"So did Jack have them ready," put in Jerry imperturbably.

"Then it's doubly dreadful that they are not posted," retorted Mrs. Fairhew.

Jack leaned forward and settled a pink candle-shade that threatened a conflagration, and by a comment on the inflammability of these table ornaments managed to bring the conversation into safer channels.

In the course of the talk it transpired that the ladies had no very definite plans, except that Mrs. Fairhew had determined, despite the heat of the Italian summer, to visit an old school friend, whose husband was vice-consul at Naples.
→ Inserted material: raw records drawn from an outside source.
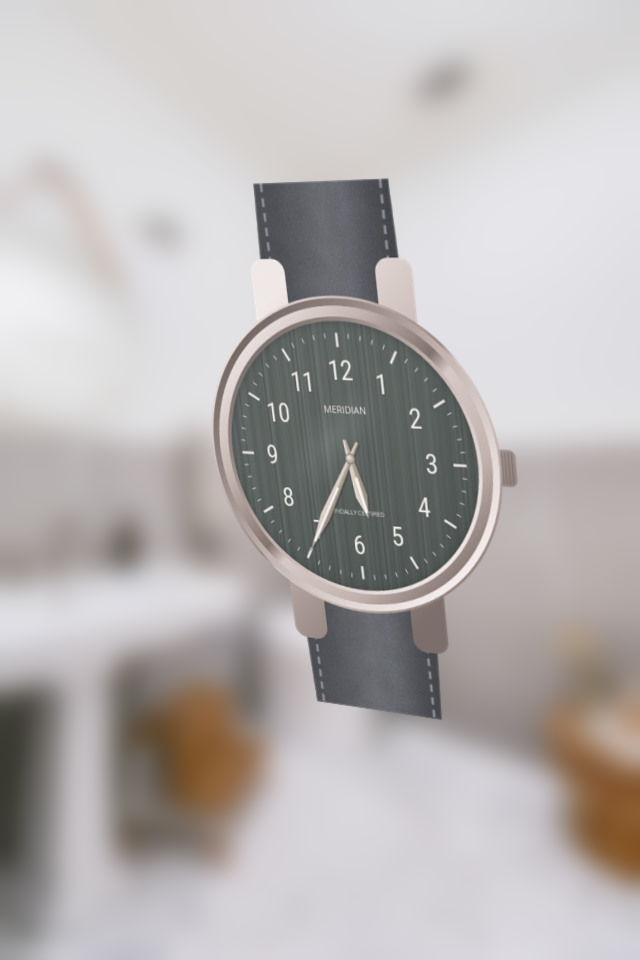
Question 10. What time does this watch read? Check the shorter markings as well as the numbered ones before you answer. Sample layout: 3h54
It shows 5h35
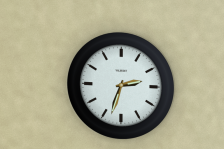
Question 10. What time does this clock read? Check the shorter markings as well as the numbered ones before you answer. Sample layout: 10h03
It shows 2h33
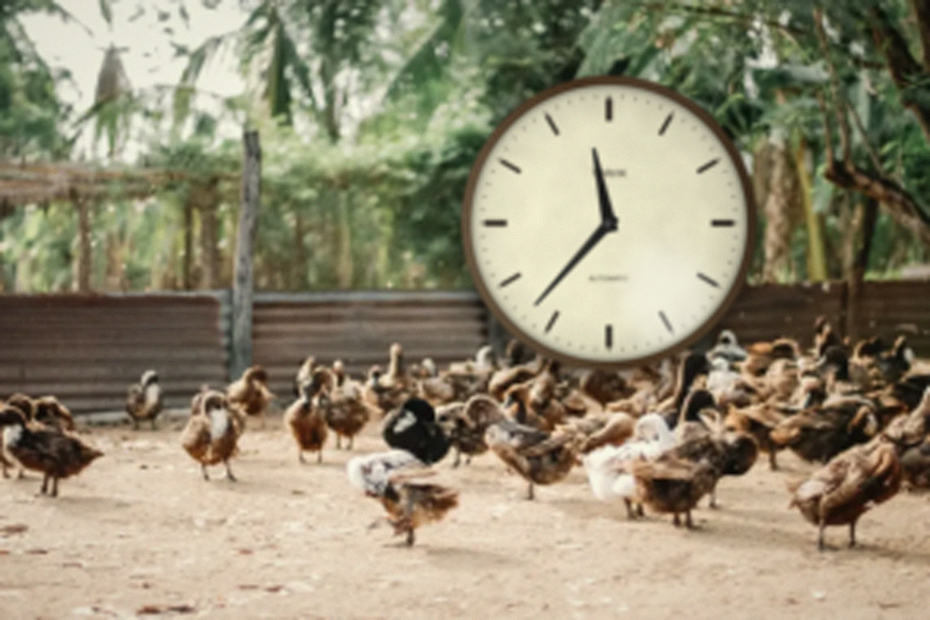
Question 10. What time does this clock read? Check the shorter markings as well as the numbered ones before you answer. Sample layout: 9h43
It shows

"I fancy," she said, "that we shall go straight to Genoa. I'm going to make Katrine work, and to see that she does her duty by the galleries and things,—Florence and all the Tuscan cities, you know. Then Rome and the Campagna. It will be dreadfully hard on us both, I dare say, but we shall be upheld by the proud consciousness of doing our best."

She made a little gesture of comical despair, and her niece laughed.

"It would doubtless be intolerable to either of you without the other," said Jerry in one of his boyishly elaborate attempts to be gallant.

Mrs. Fairhew regarded him with a glance well-bred though quizzical, but evidently perceived that he was completely sincere in his desire to say something agreeable, and smiled, although less broadly than Katrine, who showed in her amusement a row of beautiful teeth.

"Won't it be pretty hot in the south?" asked Jack. "I've never been in Naples in summer, nor south of Rome, in fact; but I've always been told that it is too torrid for foreigners."

"Oh, we are used to it," Mrs. Fairhew returned. "Besides, it is after all the English that have spread the stories about Italy's being so hot. They've been kept at so low a temperature all their lives by their horrid fogs that they're the greatest babies imaginable about climate."